Although the Court has concluded the Congress can prohibit the use of homegrown marijuana, it has not addressed the question of whether banning its usage for medical purposes infringes an individual rights to control one's health care decisions. The Raich case presented such an issue, but the Court declined to reach it because the lower court focused on the Commerce Clause question exclusively. Later, on remand, the liberal Ninth Circuit rejected such an argument.
Also, while many states prohibit marijuana under their own laws, states cannot enforce federal drug laws and have no obligation to design their own laws to conform with the federal prohibition (a California appeals court recently accepted this view that seems fairly uncomplicated under current doctrine). Accordingly, persons in states that permit the medical use marijuana would only face prosecution if federal authorities decided to pursue a case against them (which rarely happens with small users, rather than large distributors). These facts probably explain why voters continue to demand the enactment of such laws, despite a federal prohibition.

4 comments:

FLRN said...

Professor I'm glad you winked! The medicinal properties of pot are grossly exaggerated and poorly articulated by staunch defenders of the practice - Why? Because hallucinogenic have no "medicinal value" except perhaps as esoteric aroma therapy. Again state law makers (and those that didn't inhale) prove my point once more with absurd actions like these that they have limited resource capabilities to make good decisions regarding the administration of health care standards. (Shudder) The solution to our national health care crisis is going to have to come from within the industry where health care professionals are advocating a smoke free environment(and less smoke and mirrors)...but that I am sure is another blog...

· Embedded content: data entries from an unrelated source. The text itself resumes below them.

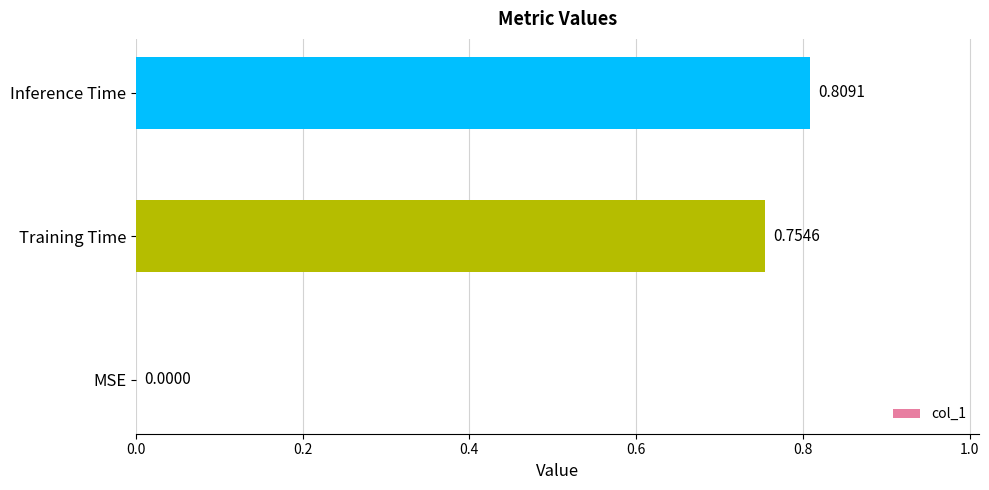

What is the change in value from MSE to Inference Time?

+0.8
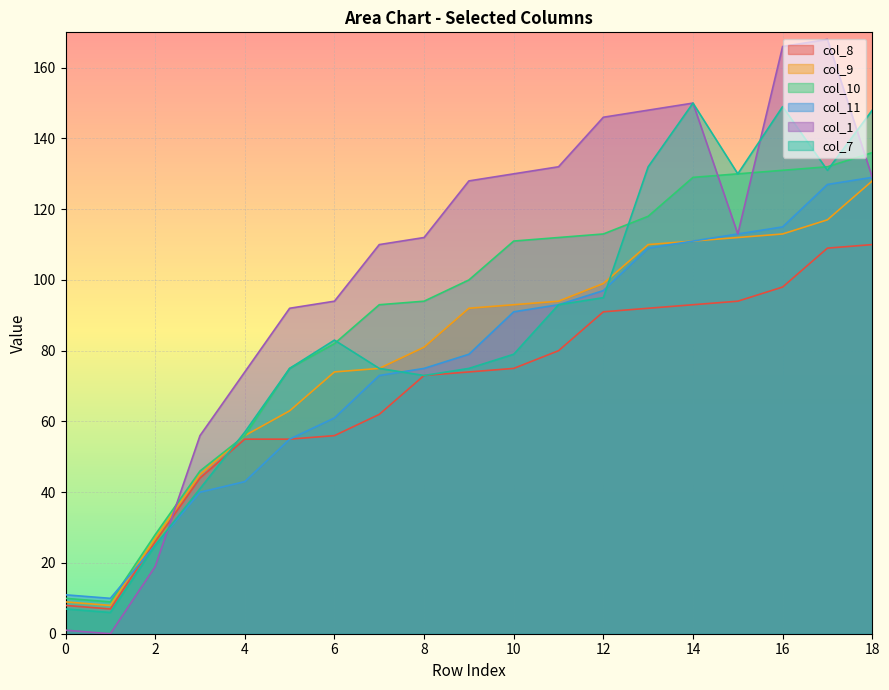

What is the sum of the col_7 values at 6 and 2?

108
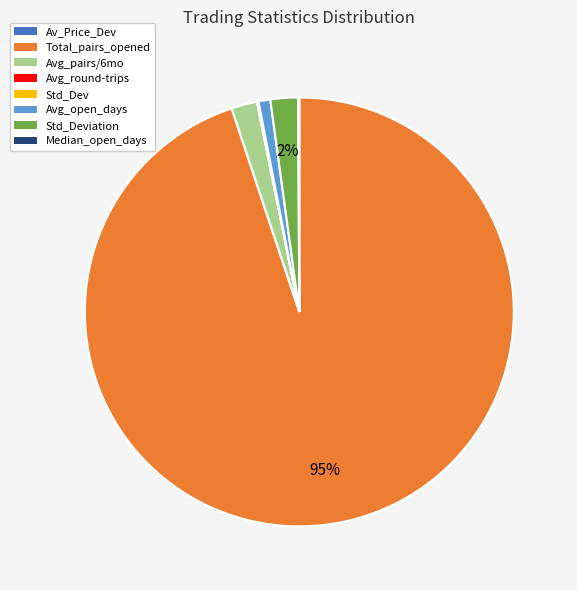

What is the majority slice?

Total_pairs_opened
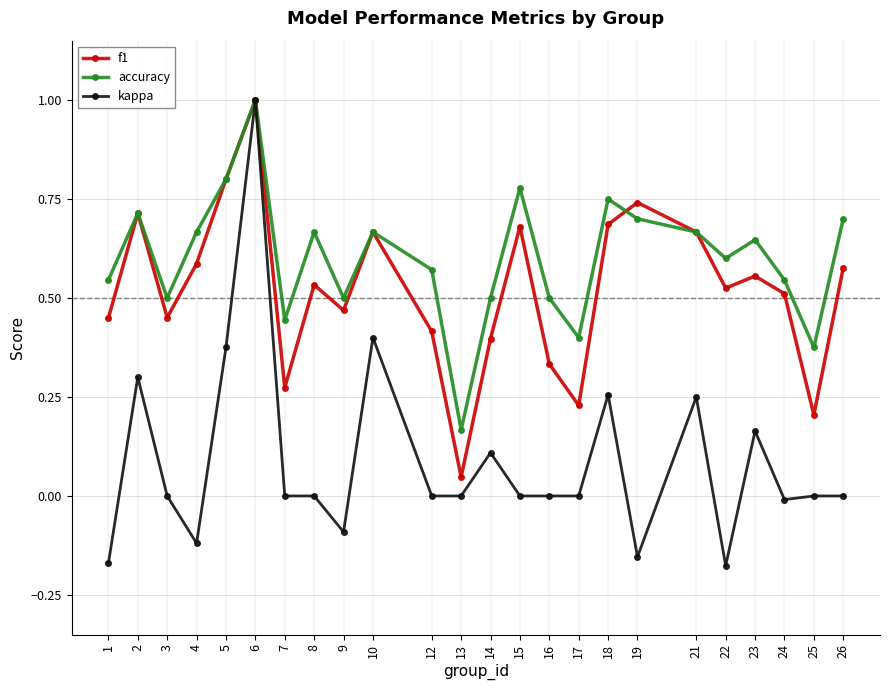

Rank the series at 23 from highest to lowest value.

accuracy, f1, kappa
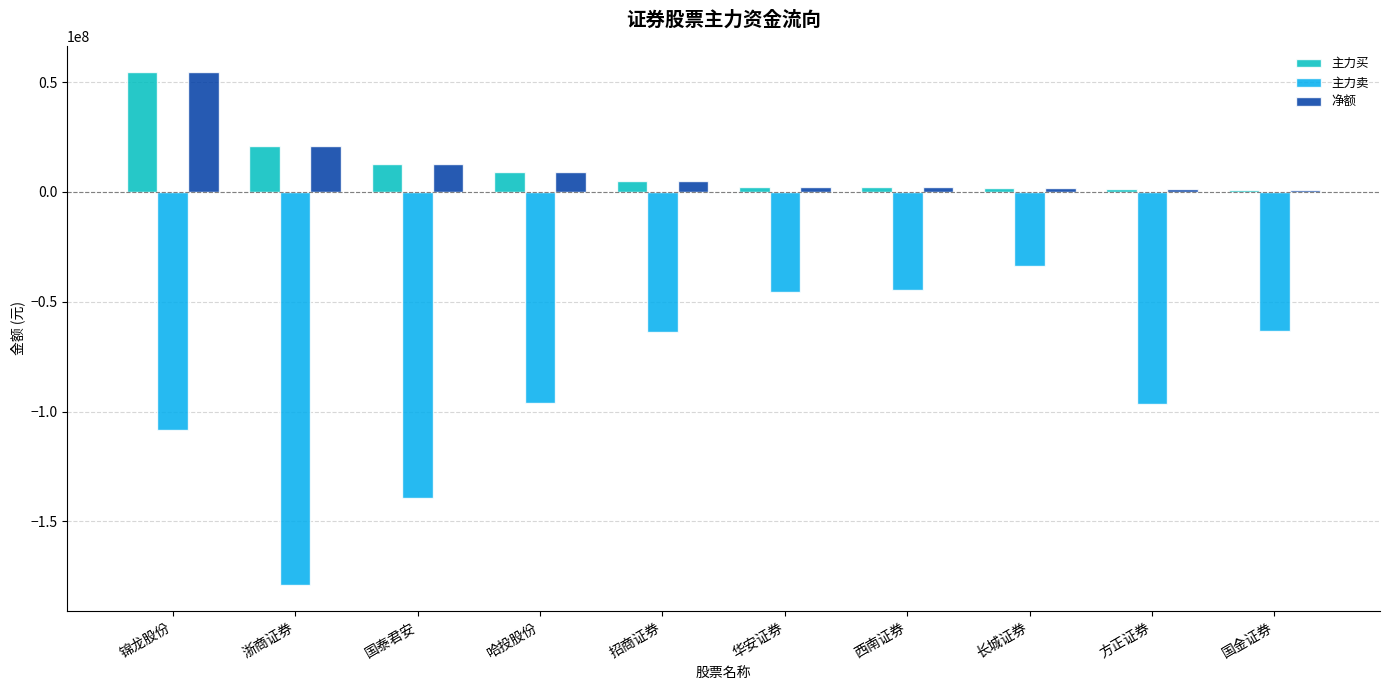

At which label is 主力卖 closest to -106463840?

锦龙股份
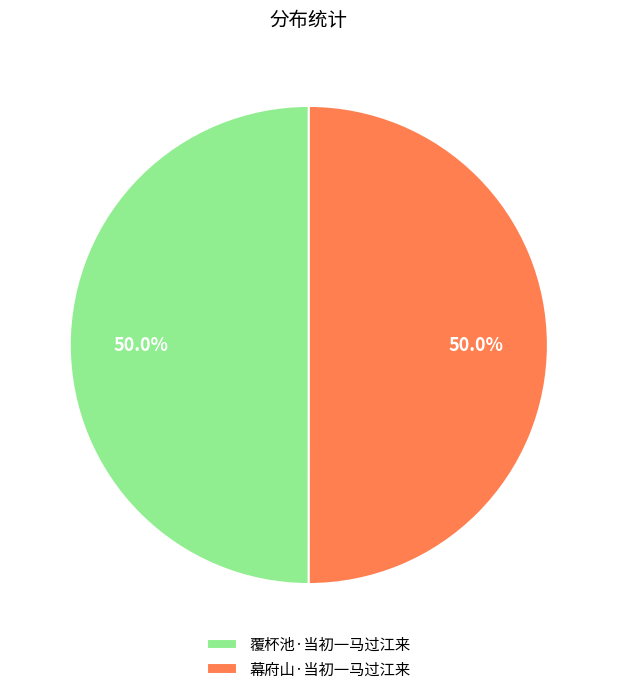

Count the number of slices in the pie.

2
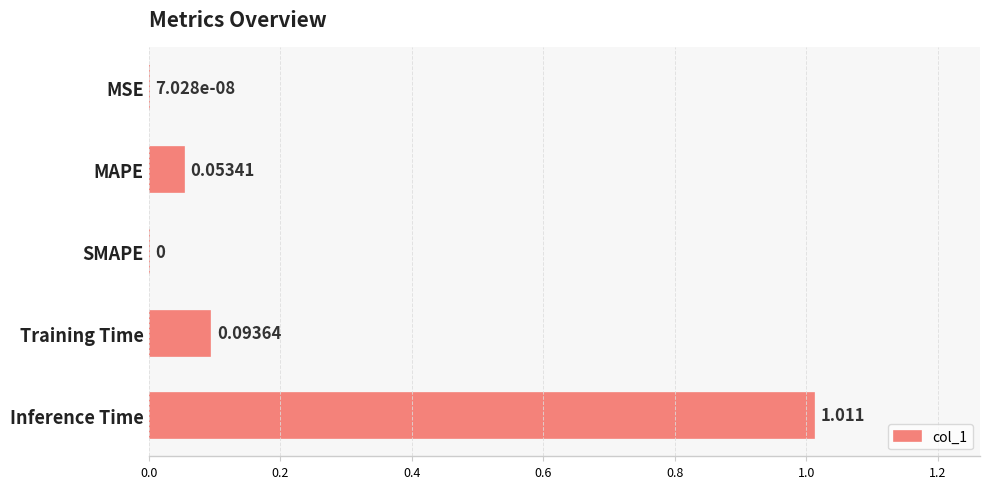

Between SMAPE and MAPE, which is larger?

MAPE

Darren Lenard Hutchinson said...

Yes! My post was primarily on the interesting fact of states pushing these laws, despite the federal ban (which probably means the feds rarely enforce drug laws against medical users). But I agree that these laws are really part of a larger movement to decriminalize marijuana. Regardless of the merits of that movement (the government could probably use its money in more meaningful ways), I think it's hard to deny what is really going on. There are so many ways to treat pain and lack of appetite than to prescribe marijuana.